WORK TASK: Of all the lines below, output only those starting at the one with "staining by immunohistochemistry" and ending at the one with "staining of normal", both ends included, exactly as written.
=== THE DATA ===
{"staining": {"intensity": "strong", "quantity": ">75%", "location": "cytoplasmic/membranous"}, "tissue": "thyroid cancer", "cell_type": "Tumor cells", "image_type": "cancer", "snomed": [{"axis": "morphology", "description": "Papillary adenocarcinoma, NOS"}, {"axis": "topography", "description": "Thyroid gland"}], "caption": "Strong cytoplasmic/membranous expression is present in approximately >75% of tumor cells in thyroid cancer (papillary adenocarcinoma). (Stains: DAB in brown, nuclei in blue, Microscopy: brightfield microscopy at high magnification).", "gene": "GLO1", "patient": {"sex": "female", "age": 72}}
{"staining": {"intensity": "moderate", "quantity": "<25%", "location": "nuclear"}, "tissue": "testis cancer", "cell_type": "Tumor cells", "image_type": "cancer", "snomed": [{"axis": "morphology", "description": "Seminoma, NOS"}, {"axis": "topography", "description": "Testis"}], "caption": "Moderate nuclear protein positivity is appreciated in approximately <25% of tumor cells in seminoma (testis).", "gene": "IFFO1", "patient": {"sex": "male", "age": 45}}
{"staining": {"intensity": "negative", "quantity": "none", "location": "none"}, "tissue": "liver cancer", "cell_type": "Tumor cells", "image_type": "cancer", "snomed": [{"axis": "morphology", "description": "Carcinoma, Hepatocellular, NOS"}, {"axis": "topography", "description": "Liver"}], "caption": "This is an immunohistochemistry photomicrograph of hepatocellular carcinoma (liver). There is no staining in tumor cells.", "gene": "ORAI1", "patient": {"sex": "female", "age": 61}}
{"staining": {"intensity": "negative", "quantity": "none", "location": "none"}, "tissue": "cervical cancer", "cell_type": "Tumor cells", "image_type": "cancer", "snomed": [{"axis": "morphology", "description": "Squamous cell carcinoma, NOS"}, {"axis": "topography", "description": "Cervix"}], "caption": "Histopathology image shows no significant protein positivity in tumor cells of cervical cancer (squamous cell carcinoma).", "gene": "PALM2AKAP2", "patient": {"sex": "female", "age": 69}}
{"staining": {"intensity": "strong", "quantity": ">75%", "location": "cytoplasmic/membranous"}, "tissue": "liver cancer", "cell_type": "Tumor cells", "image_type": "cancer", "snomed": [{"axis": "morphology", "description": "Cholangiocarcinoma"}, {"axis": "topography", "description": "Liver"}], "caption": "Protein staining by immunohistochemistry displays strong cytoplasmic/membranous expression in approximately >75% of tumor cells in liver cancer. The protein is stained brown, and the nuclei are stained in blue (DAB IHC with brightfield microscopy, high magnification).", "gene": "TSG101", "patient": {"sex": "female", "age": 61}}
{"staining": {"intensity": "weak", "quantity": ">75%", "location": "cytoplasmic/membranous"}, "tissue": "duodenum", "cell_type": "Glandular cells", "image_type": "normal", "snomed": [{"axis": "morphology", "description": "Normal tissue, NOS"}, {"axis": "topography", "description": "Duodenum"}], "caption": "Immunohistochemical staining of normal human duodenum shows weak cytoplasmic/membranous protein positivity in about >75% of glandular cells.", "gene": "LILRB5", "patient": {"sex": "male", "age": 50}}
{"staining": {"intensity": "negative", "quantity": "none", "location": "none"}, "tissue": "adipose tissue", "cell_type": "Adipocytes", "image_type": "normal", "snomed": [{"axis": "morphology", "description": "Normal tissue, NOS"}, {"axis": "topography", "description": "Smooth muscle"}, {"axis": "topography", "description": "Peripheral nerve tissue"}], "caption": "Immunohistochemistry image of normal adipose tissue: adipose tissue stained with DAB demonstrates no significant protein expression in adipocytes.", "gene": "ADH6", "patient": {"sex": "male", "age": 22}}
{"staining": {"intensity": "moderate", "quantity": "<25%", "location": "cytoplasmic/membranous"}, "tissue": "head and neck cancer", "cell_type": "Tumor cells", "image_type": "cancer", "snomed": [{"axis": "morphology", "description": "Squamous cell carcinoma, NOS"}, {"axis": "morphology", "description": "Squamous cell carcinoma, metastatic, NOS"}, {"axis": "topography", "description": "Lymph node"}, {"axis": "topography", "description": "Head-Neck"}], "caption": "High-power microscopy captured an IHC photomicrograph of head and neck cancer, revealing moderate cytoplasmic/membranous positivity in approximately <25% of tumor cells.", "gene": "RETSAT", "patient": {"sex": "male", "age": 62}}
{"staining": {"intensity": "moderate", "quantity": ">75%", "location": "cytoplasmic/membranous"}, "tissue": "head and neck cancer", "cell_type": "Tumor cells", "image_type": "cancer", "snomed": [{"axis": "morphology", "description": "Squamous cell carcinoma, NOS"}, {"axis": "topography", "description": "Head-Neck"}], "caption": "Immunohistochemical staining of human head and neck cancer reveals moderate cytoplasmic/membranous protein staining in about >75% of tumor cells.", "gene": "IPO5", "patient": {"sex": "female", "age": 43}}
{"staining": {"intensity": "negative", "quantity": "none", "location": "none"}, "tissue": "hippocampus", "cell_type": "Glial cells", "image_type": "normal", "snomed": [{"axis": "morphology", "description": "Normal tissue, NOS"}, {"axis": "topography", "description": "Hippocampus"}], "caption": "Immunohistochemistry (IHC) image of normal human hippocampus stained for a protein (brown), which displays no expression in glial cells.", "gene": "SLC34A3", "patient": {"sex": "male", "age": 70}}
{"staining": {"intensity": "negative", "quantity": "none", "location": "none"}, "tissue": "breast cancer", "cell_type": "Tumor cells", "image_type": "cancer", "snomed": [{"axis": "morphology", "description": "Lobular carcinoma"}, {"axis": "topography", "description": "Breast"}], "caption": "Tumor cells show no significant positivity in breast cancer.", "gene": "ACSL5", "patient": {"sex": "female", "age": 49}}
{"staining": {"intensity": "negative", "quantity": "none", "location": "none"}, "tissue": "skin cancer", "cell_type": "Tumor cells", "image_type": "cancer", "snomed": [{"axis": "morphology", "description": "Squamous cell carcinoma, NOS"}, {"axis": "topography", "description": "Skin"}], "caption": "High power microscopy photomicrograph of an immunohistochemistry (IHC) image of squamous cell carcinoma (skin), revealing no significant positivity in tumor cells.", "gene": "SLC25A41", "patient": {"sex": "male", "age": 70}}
===
COMPLETED EXERCISE:
{"staining": {"intensity": "strong", "quantity": ">75%", "location": "cytoplasmic/membranous"}, "tissue": "liver cancer", "cell_type": "Tumor cells", "image_type": "cancer", "snomed": [{"axis": "morphology", "description": "Cholangiocarcinoma"}, {"axis": "topography", "description": "Liver"}], "caption": "Protein staining by immunohistochemistry displays strong cytoplasmic/membranous expression in approximately >75% of tumor cells in liver cancer. The protein is stained brown, and the nuclei are stained in blue (DAB IHC with brightfield microscopy, high magnification).", "gene": "TSG101", "patient": {"sex": "female", "age": 61}}
{"staining": {"intensity": "weak", "quantity": ">75%", "location": "cytoplasmic/membranous"}, "tissue": "duodenum", "cell_type": "Glandular cells", "image_type": "normal", "snomed": [{"axis": "morphology", "description": "Normal tissue, NOS"}, {"axis": "topography", "description": "Duodenum"}], "caption": "Immunohistochemical staining of normal human duodenum shows weak cytoplasmic/membranous protein positivity in about >75% of glandular cells.", "gene": "LILRB5", "patient": {"sex": "male", "age": 50}}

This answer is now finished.